Romero almost wholly sets aside the zombies to focus only on human conflicts in this wacky horror version of For a Fistful of Dollars, where two gangs wage a no-holds-barred war to reign over a useless no man’s land.

However, the living dead still evolve, and now they no longer eat only human flesh, finally expanding the horizons of their diet. Perhaps, one day, peaceful coexistence between us and them will be finally possible.

There are no good or bad characters; instead, they all almost seem to compete between who is more stupid and obnoxious for a movie that’s as non-commercial as possible and a perfect cinematic testament to the great master.

The abandoned tombstone of a genius

George Romero zombies

Although his last movie was in 2009, Romero died in 2017 without ever returning to theaters, although his creation lives on more potent than ever in any kind of media.
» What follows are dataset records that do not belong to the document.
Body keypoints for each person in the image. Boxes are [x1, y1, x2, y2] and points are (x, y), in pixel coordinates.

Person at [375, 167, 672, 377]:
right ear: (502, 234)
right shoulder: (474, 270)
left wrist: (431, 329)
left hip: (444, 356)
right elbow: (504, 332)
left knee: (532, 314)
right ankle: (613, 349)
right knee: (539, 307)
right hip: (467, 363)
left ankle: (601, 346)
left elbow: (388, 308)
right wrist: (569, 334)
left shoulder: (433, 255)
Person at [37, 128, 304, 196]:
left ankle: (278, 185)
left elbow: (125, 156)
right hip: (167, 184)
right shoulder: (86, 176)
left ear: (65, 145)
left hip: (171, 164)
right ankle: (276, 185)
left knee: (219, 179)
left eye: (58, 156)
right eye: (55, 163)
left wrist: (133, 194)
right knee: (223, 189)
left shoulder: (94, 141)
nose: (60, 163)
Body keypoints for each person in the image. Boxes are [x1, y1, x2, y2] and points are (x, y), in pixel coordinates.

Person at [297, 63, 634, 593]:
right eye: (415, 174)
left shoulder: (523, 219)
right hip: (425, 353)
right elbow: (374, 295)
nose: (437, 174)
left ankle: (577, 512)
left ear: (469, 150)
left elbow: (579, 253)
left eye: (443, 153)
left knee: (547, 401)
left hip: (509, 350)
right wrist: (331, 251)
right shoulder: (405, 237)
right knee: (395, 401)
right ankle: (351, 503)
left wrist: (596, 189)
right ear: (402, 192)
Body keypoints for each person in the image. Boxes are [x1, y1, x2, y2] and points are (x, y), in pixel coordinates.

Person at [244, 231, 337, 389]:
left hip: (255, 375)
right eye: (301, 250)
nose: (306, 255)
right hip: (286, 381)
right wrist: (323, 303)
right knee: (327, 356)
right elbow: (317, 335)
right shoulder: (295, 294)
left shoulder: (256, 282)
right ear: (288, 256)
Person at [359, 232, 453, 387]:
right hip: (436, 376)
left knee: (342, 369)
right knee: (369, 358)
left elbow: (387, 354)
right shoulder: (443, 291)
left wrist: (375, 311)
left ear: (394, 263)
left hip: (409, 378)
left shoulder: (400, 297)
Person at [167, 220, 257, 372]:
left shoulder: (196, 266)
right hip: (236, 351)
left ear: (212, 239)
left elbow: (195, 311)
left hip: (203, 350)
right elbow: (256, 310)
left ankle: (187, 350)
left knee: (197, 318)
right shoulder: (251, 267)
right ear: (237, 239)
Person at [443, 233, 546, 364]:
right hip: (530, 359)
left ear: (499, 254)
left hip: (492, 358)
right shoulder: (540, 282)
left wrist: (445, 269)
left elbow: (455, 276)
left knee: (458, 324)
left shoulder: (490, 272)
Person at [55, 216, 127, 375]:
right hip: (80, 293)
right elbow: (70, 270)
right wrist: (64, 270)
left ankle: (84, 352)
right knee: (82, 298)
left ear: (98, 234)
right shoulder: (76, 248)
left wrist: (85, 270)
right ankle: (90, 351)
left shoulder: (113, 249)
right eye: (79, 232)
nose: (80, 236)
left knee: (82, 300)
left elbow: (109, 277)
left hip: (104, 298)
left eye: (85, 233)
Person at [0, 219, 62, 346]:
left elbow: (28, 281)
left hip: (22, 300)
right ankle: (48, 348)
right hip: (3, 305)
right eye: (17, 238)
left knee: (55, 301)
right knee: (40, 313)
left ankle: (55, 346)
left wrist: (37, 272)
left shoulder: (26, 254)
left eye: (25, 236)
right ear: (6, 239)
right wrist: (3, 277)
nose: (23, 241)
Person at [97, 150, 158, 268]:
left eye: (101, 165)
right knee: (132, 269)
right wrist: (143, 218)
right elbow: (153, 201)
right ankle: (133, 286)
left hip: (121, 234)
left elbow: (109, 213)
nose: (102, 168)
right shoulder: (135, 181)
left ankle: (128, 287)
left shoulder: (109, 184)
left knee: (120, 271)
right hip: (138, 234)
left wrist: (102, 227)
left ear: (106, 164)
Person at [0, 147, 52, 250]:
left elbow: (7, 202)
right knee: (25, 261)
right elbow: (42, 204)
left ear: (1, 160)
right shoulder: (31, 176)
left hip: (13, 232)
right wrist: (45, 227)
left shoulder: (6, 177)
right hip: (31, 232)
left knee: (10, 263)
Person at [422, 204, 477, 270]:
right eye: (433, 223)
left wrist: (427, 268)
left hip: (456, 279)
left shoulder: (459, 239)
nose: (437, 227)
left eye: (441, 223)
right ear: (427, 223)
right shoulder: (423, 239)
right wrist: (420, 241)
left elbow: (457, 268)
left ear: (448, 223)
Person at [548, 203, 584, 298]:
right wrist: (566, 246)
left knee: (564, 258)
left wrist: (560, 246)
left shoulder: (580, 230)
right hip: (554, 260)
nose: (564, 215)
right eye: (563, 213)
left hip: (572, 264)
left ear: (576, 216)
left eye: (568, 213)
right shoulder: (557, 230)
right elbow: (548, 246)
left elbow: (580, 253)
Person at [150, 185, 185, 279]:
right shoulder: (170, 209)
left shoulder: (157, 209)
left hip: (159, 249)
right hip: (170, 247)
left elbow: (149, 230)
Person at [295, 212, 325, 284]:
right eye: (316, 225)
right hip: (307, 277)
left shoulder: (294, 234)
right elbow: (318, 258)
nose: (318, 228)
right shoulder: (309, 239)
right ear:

TV series, video games, comic books: there is no entertainment where zombies do not arrive, sooner or later, unstoppable and hungry as we have known them since the distant days of Night of the Living Dead.

28 Days Later, Shaun of the Dead, Zombieland, and Train to Busan; just to name a few of the most famous ones; however, the movies about them are uncountable as the influences on other filmmakers, among which I would put Rob Zombie, who chose this alias not by chance.

Starting as the leader of the band White Zombie, this singer was not the only one growing up on bread and undead, but we could cite the historical song “Zombie” by The Cranberries, just to name one of the bands I play all days in my youth.

Finally, as mentioned at the beginning, I was citing The Last of Us, although there are many other games with a living dead theme, such as the famous Resident Evil saga, Left 4 Dead, or the lovely and funny Plants vs. Zombies.

However, as a man and especially as an artist, Mr. George A. Romero was often lonely, isolated, and ostracized by the cinematic industry; nevertheless, his spirit is now as immortal as his ravenous creatures, and so he will live forever in all horror enthusiasts, ‘ hearts, although even he couldn’t dodge that last bullet to the head that, sooner or later, awaits all of us as well.